Saul Bellow, as Yankee as anyone, once said that in Los Angeles, all the loose objects in the country had been collected as if America had been tilted and everything that wasn't tightly screwed down had slid into Southern California. That's the way we like it out there.  There's room for everyone.

Anything goes out there.  The Midwest shakes its head in disapproval of the lack of moral center and the opulence of it all.  The Midwest was built on the hard shoulders of farmers and businessmen.  Chicago, central, distributing all the goods and food and necessities of life to all points east and west.  The south falls to its knees and prays for the lost souls of California.  The heathens, the hippies, the unchristian souls leading wayward lives.  The south barricades itself against the openness to change that California epitomizes.  New Yorkers chuckle to themselves as though they were the wise parents to California's vexing teen.  The indulgence, the casual work ethic, the plasticine waiters and waitresses waiting for their big break in Hollywood.

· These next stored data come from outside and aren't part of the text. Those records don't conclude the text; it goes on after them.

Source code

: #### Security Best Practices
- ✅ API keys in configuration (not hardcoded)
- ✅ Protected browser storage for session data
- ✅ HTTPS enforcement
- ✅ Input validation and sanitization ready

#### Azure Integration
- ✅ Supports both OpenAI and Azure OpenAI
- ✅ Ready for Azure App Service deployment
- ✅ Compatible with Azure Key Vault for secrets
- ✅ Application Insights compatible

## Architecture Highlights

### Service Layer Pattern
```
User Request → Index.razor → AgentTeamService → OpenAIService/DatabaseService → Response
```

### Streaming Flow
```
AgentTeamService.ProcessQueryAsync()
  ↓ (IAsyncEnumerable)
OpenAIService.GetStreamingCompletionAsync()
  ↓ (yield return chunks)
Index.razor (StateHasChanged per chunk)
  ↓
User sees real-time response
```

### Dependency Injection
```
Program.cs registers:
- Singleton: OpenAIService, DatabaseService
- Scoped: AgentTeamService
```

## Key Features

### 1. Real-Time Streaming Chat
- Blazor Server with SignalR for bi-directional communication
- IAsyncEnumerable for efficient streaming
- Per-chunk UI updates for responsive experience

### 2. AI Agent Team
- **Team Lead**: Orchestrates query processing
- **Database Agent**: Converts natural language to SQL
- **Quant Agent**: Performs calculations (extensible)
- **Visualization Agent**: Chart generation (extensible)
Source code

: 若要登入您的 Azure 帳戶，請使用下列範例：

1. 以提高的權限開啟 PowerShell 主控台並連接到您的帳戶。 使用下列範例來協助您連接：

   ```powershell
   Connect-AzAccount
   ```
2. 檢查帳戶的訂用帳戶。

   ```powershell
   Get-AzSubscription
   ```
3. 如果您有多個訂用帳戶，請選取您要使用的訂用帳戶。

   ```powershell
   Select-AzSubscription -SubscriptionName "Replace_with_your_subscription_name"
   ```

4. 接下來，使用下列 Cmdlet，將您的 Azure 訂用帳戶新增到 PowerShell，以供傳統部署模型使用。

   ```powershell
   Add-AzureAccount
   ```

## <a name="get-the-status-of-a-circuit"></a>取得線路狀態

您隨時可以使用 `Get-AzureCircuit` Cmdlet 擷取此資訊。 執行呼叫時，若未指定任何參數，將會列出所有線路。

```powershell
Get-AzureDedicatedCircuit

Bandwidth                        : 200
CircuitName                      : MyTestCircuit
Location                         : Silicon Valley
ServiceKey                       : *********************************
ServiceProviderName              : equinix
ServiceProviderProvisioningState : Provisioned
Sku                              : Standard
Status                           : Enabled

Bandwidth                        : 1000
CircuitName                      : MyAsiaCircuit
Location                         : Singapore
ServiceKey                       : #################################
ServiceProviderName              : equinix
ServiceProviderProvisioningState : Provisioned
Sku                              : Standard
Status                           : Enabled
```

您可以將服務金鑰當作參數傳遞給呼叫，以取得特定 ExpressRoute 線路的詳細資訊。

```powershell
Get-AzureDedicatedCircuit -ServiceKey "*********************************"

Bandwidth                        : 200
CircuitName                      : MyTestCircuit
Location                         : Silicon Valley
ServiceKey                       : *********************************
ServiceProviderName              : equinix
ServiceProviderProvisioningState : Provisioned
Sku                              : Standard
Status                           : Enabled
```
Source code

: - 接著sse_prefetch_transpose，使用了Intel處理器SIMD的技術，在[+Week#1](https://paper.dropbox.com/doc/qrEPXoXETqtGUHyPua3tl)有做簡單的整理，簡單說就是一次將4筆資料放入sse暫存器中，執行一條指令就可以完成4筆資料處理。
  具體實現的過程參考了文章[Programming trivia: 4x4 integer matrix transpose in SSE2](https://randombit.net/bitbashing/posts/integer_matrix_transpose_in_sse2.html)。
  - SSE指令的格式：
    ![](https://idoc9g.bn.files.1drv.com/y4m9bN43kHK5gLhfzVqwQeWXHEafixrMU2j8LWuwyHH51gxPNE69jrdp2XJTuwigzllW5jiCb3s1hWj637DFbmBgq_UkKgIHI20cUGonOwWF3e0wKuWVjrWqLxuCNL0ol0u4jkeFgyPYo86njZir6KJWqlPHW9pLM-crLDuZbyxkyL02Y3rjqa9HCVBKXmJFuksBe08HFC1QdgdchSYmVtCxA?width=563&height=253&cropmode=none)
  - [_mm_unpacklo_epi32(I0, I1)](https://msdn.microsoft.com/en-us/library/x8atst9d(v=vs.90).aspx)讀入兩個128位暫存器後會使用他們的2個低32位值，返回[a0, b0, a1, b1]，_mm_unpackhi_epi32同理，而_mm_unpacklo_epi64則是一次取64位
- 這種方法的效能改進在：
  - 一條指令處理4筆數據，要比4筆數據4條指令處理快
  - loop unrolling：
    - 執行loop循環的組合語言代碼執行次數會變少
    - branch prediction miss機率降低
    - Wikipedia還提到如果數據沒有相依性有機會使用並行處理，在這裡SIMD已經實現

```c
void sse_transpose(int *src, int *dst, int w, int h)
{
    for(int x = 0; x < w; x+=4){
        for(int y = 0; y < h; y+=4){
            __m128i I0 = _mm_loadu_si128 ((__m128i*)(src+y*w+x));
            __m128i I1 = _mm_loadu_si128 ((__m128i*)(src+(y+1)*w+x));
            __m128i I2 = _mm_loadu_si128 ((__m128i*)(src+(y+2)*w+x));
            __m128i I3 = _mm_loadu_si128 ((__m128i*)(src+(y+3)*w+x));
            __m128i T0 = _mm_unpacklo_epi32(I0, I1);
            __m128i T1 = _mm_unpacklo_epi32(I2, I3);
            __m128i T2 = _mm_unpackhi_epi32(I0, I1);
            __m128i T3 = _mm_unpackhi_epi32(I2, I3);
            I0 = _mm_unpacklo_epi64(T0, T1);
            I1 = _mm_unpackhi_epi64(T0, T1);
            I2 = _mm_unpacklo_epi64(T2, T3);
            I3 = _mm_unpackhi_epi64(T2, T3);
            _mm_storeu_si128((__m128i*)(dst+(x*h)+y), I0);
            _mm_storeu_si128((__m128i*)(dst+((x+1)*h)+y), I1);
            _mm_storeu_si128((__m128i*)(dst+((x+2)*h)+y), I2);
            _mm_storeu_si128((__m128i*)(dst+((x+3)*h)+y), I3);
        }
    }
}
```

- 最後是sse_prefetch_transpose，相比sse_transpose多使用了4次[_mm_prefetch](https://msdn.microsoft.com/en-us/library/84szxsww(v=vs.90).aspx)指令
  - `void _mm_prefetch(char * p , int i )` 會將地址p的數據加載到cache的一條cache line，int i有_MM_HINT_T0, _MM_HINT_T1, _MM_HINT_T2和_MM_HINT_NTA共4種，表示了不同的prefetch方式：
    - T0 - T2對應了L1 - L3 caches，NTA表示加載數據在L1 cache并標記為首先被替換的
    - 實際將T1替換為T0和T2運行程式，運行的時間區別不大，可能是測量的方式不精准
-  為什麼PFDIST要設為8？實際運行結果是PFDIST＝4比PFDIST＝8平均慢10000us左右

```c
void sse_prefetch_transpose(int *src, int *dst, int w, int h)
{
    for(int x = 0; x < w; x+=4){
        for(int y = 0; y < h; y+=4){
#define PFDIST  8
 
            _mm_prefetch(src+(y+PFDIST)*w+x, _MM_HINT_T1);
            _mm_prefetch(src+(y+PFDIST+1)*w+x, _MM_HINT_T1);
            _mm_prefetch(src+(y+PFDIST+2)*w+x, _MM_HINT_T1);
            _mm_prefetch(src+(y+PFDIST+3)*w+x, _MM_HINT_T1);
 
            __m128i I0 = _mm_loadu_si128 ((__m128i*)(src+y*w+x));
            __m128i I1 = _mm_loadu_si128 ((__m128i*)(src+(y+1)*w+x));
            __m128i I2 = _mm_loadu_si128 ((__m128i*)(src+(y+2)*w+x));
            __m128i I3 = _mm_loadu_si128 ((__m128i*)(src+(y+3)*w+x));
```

But Cali, precariously and boldly sitting on the San Andreas continues its adolescent zest for life, its sense of invulnerability, its unwillingness to be reined in.  California, to whom all chemicals are known to cause cancer (and thereby warning everyone else on labels everywhere), California where pot is a cash crop, California where French wines are looked down upon, California where the bottle blonds wear sunglasses as large as dinner plates and drive cars the price of houses.  Where surfers can ply the waves, skaters navigate the boardwalks and snowboarders carve the mountains with the same easy gait.  It truly is the land of fruit and nuts and granola.  Where we can see what we all will be doing in 10 years--recycling EVERYTHING, driving plug-in cars, and eating organic whole wheat, gluten-free, hormone-free, sustainable foods.

The Yankees will keep the world spinning, for sure.  Californians keep it tilted on its axis.